3D printing marks a new wave of printing technology that has wide-reaching implications on both sides of the law.
The impact of this technology on intellectual rights is significant. 3D printing is becoming more affordable for businesses, consumers and counterfeiters. This presents a new challenge, for brand owners, in the fight against counterfeiting.
3D printing can take hours per unit, but they are getting quicker and their capability is increasing. This leaves brand owners wondering if counterfeiters will use 3D printers to duplicate their products.
How 3D printers work
This technology takes a 3D design and turns it into a real object.
The design is inputted or scanned into a 3D printer. The product (such as plastics and metals) is added layer-by-layer to create different shapes.
Types of products manufactured
The end result allows people to produce their own goods.
The applications are endless, from clothing and household items to musical instruments and food.
Body parts, such as human ears, have been created. Working guns have hit the market. Entire houses and cars have been built using a 3D printer.
Businesses can benefit from 3D printing because it has the potential to cut down on manufacturing costs. It creates structures that would be impossible to make using traditional methods and it combines materials in innovative ways.
3D printing can also be used for more nefarious purposes, such as manufacturing knockoffs. This presents a new challenge for brand owners.
New tool for counterfeiters
3D printing is a game changer. It gives counterfeiters more options. A counterfeiter equipped with a high-resolution scanner and a decent 3D printer can produce many different kinds of knockoffs. They will also be able to take an element of a brand, and apply it to their own designs.
Using the law to protects brands
The challenge is also a legal one. Policies and laws, designed to protect brands in the age of 3D printing, will need to keep up with technology, without stifling innovation.

(WHAT THIS EXERCISE ASKS):
• 1. According to the 3D printing text, what has already been created or built with 3D printers? List every item.
• 2. Do these statements agree with the 3D printing text? For each, answer yes or no and quote the words that decide it.
(a) 3D printing is becoming more affordable for counterfeiters.
(b) A 3D printer turns out each unit within minutes.
(c) A 3D printer adds material layer by layer.
• 3. In the 3D printing text, what equipment lets a counterfeiter produce many different kinds of knockoffs?
Rely only on the 3D printing text above.

(EXTRACTED RECORDS):

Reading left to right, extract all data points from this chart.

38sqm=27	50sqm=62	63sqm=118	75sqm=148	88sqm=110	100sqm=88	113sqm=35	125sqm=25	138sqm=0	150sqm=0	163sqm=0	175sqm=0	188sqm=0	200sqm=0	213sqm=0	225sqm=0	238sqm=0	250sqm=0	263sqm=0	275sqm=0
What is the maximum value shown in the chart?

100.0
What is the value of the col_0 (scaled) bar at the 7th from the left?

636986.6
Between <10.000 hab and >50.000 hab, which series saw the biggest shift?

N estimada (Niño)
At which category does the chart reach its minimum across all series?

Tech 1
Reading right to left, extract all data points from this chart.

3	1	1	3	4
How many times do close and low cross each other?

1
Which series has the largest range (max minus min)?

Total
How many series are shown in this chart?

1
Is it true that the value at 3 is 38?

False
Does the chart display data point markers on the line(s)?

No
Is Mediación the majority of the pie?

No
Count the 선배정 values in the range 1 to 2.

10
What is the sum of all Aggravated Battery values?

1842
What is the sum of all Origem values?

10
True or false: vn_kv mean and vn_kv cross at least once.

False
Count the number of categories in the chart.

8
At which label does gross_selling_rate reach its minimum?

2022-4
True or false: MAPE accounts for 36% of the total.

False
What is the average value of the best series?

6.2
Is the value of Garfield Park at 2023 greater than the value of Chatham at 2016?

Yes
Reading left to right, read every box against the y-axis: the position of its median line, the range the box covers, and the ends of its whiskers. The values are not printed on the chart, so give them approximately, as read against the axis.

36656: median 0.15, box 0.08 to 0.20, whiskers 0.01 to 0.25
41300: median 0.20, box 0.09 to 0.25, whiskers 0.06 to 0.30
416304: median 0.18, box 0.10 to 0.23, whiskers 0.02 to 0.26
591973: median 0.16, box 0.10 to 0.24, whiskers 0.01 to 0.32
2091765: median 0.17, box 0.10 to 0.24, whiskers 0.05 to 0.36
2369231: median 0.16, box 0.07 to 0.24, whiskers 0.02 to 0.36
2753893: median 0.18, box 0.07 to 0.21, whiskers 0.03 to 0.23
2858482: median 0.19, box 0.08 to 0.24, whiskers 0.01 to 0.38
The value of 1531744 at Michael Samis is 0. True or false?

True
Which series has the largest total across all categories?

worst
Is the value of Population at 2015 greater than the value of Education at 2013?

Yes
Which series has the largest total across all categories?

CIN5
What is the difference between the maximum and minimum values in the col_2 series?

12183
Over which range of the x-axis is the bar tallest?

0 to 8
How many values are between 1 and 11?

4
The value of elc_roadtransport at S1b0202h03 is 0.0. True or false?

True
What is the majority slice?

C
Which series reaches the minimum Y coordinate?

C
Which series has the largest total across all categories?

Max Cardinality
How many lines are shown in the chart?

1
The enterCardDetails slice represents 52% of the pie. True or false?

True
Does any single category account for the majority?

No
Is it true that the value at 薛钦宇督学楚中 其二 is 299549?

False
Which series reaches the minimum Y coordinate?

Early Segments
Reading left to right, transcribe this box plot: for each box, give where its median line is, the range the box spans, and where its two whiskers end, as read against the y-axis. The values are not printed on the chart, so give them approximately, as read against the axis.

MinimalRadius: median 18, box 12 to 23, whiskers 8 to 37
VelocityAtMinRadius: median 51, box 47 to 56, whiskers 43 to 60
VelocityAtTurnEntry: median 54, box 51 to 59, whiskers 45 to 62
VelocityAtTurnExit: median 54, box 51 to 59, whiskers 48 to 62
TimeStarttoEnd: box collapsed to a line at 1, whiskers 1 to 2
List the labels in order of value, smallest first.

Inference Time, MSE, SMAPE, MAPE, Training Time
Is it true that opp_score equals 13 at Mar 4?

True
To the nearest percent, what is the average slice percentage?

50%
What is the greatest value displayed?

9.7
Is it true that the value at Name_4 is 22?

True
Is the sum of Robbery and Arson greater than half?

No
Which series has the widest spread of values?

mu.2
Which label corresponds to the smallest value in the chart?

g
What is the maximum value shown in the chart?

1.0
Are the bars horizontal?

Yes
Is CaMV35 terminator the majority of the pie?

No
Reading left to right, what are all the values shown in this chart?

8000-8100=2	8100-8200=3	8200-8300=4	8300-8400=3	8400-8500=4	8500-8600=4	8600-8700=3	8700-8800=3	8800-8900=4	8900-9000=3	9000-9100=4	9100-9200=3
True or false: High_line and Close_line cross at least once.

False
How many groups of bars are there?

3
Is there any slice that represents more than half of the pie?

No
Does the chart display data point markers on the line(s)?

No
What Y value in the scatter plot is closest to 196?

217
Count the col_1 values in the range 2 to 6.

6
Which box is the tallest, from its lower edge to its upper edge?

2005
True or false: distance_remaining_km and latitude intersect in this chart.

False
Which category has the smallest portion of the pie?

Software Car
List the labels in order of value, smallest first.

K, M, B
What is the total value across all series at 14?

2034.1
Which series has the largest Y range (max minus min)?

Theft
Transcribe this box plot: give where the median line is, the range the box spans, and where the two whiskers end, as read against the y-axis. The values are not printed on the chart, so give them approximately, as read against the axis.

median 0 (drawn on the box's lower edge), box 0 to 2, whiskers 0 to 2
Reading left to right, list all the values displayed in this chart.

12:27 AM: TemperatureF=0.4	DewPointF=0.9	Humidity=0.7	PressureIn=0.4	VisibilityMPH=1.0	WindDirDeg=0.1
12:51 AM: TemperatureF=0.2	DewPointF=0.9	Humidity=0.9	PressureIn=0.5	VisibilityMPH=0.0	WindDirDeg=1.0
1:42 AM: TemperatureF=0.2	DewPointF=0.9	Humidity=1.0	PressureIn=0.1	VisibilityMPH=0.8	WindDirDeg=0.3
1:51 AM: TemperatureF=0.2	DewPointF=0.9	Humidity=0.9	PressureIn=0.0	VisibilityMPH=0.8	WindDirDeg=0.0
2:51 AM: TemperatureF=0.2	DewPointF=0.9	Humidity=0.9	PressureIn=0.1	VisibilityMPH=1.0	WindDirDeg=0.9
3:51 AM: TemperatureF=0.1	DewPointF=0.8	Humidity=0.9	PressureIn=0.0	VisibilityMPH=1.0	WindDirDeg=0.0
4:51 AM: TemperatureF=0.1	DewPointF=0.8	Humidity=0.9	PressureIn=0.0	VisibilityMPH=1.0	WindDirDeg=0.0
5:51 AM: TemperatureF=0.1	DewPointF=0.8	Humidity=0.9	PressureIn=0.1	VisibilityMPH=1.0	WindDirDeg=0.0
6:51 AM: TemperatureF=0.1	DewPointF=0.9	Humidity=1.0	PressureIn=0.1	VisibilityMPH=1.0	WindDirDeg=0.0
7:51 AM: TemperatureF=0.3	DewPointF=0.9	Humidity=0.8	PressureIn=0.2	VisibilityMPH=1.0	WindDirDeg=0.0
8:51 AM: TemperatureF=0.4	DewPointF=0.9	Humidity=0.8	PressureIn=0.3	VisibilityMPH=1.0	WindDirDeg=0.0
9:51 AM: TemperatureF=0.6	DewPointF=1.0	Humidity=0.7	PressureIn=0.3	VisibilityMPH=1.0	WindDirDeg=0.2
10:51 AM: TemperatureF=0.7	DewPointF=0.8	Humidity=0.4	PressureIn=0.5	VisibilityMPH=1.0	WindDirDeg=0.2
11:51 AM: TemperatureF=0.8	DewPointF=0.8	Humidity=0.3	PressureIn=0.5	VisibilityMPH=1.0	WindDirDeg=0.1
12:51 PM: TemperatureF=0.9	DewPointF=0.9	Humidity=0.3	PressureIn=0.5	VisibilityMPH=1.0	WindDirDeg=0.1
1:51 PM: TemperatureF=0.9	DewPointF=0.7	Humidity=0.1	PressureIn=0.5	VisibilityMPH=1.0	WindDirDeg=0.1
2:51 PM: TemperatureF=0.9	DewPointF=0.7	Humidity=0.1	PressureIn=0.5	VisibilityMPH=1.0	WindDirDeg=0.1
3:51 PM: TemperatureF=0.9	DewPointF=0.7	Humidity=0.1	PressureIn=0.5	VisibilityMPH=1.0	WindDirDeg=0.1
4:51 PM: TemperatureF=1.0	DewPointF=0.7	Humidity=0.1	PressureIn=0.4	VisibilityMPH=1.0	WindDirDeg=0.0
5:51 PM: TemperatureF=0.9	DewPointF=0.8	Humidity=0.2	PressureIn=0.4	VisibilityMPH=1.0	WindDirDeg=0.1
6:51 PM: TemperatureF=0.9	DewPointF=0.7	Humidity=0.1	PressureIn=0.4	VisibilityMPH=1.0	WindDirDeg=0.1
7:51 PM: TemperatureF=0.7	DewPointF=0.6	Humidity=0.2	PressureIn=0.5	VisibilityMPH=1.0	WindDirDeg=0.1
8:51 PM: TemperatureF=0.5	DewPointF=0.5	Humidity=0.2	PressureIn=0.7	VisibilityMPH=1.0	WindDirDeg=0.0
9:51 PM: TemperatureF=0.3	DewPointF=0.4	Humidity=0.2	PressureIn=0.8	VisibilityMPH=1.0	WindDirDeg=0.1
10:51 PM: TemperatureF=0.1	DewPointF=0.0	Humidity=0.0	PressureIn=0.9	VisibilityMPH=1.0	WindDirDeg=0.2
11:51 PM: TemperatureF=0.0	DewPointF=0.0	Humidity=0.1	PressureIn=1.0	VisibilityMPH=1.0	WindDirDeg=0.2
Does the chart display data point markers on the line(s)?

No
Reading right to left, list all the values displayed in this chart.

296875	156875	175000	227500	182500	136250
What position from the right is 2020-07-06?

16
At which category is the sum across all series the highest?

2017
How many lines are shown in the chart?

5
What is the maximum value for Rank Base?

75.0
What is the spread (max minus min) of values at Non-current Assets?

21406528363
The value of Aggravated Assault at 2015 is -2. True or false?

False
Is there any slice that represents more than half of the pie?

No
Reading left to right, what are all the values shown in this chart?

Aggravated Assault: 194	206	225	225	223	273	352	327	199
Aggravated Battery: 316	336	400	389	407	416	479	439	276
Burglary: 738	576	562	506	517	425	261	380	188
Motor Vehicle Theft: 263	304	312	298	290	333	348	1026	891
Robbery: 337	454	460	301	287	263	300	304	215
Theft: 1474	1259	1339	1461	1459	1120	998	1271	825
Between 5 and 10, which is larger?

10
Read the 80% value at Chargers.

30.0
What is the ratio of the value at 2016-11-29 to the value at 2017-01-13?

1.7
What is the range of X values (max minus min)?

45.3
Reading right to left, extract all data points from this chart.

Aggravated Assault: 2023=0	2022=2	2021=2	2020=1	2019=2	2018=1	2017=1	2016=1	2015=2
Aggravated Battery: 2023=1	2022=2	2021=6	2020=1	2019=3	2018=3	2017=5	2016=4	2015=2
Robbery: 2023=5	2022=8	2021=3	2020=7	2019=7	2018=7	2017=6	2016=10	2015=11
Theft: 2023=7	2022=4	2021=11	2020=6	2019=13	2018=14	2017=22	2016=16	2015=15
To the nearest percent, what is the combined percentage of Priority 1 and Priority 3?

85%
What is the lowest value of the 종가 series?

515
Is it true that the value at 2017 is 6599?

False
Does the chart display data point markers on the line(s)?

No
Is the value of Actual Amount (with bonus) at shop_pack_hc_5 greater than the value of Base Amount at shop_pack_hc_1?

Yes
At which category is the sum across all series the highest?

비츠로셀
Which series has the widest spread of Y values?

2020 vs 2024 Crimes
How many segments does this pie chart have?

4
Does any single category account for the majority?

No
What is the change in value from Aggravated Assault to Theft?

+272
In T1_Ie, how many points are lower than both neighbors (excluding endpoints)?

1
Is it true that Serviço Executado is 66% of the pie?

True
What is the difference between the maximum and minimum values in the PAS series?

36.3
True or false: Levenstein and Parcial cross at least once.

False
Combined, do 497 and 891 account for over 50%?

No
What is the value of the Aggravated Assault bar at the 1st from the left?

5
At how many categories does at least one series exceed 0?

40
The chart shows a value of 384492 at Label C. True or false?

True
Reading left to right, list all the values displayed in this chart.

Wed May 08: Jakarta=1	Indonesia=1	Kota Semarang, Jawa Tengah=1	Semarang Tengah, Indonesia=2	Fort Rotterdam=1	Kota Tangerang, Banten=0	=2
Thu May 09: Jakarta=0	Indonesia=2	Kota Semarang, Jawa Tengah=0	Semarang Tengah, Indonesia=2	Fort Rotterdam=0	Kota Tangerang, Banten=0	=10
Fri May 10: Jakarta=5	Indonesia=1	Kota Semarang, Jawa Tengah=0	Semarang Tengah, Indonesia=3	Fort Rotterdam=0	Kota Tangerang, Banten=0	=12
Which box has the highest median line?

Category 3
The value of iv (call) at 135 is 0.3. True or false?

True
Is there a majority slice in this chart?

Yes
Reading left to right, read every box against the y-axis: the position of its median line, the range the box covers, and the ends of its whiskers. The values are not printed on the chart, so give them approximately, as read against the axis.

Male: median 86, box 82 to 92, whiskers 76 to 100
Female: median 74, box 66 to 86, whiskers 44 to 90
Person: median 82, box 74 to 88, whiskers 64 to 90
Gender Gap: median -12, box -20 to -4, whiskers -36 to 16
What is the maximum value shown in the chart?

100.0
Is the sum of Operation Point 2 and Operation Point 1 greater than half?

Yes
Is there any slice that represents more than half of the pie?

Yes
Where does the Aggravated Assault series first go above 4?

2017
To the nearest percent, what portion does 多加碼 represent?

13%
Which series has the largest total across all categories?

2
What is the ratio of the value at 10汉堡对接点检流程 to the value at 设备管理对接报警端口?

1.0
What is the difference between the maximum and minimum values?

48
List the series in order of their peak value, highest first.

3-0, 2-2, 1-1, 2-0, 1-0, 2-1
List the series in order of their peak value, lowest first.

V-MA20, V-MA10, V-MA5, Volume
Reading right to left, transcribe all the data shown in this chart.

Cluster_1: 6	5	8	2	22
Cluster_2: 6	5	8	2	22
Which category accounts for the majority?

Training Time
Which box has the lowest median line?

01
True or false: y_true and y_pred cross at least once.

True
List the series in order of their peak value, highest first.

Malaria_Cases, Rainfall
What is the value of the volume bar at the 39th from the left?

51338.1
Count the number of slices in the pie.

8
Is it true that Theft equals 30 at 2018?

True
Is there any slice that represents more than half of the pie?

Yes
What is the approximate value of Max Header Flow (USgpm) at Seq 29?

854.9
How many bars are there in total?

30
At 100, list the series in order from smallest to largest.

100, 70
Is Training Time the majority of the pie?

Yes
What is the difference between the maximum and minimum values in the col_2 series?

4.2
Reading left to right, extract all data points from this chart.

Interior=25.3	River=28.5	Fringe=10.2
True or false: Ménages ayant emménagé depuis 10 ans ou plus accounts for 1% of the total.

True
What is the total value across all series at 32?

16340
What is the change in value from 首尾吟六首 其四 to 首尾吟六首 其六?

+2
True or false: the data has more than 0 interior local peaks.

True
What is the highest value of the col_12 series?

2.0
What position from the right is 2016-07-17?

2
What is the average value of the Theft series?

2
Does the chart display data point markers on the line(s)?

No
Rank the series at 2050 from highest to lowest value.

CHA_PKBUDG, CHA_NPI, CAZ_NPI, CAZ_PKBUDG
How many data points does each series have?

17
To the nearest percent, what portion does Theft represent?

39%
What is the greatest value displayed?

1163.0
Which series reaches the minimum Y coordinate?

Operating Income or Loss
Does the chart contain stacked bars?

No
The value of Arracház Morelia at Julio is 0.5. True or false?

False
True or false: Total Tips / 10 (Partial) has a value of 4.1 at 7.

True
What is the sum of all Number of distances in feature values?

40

(ANSWERS PER TASK):
• 1.
- Body parts, such as human ears
- Working guns
- Entire houses
- Cars

• 2.
(a) Yes: "3D printing is becoming more affordable for businesses, consumers and counterfeiters."
(b) No: "3D printing can take hours per unit"
(c) Yes: "The product (such as plastics and metals) is added layer-by-layer to create different shapes."

• 3. A high-resolution scanner and a decent 3D printer.